Tuesday, September 05, 2006

Police Shootings In L.A. Likely To Increase After State Court Secrecy Decision

The L.A. Times reports today that there were three fatal shootings involving law enforcement in this area over the weekend, and, no thanks to a recent State Supreme Court decision, those grim numbers seem certain to only increase.

The court, which has become more and more likely to side with police secrecy over the press and the public interest, recently ruled 6-1 that police disciplinary proceedings be closed to the public even when appeals reach civil service commissions and that the names of problem officers involved in questionable acts need not be released to the public.

This will only lend itself to an atmosphere which has led in the Los Angeles area to more shootings already, and is another instance of the police being allowed to brutalize segments of the public, mainly minorities, without adequate public scrutiny.

Anyone who works with police matters can tell you that hiring and training of good officers is a ticklish task and that a thankfully low but still measurable number of police officers turn out to be psychopaths.

Tracking these problem officers and terminating their employment has been a major preoccupation of police reform efforts, such as the Christopher Commission in Los Angeles.

At the same time, resistance within police and sheriff's departments, and especially from the police unions to the reforms has grown to fearsome proportions. It is not only the prison guards union that we have to worry about; the police unions are just as bad. Attorneys like Richard Shinee in Los Angeles actively seek to protect dangerous officers who have killed and probably will kill again. The law enforcement unions make contributions to politicians which are perverting the political process, introducing dangerous corruption.

This is why I shuddered when I read of the high court decision. In the name of protecting the privacy of officers, the court has thrown out the baby with the bathwater, neglecting public rights to know more about the shootings that occur.

Police shootings of civilians is not at all common in New York, but they are common in Los Angeles, and, often, such excuses as, "he was backing up his car and threatening to run us over," or "we thought he had a gun in his hand," are used to justify shootings, which then often are not subject to adequate investigation.

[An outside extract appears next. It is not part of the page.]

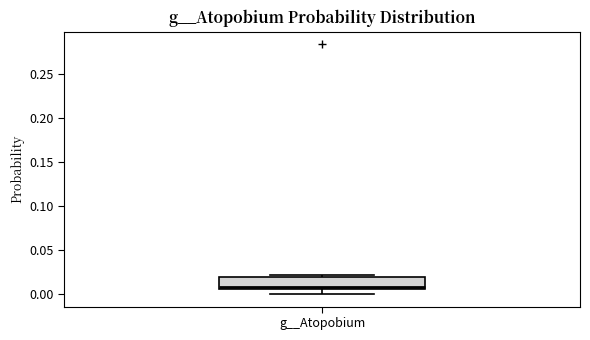

Where is the lower edge of the box for g__Atopobium on the y-axis? The values are not printed on the chart, so give them approximately, as read against the axis.

0.005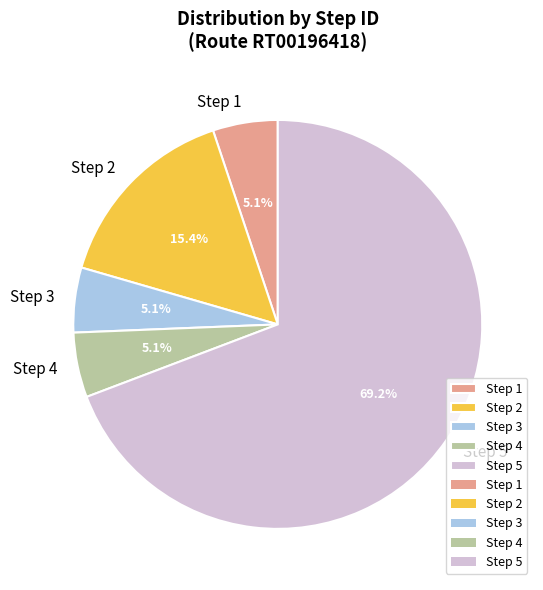

What is the largest slice in the pie chart?

Step 5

This is a bad trend, one of several in increasingly overbearing law enforcement. It has little or nothing to do with terrorism. By far, the vast majority of these shootings are against possibly errant individuals who pay with their lives for misconduct that does not justify their deaths.

1 Comments:

Anonymous Anonymous said...

The increase in police shootings can be attributed to the increasingly violent actions of suspects. It would not be fair to ask an officer to give his or her life so that a knife or gun wielding suspect will live. If officers were not forced into using deadly force by the armed suspect, these shootings would not occur.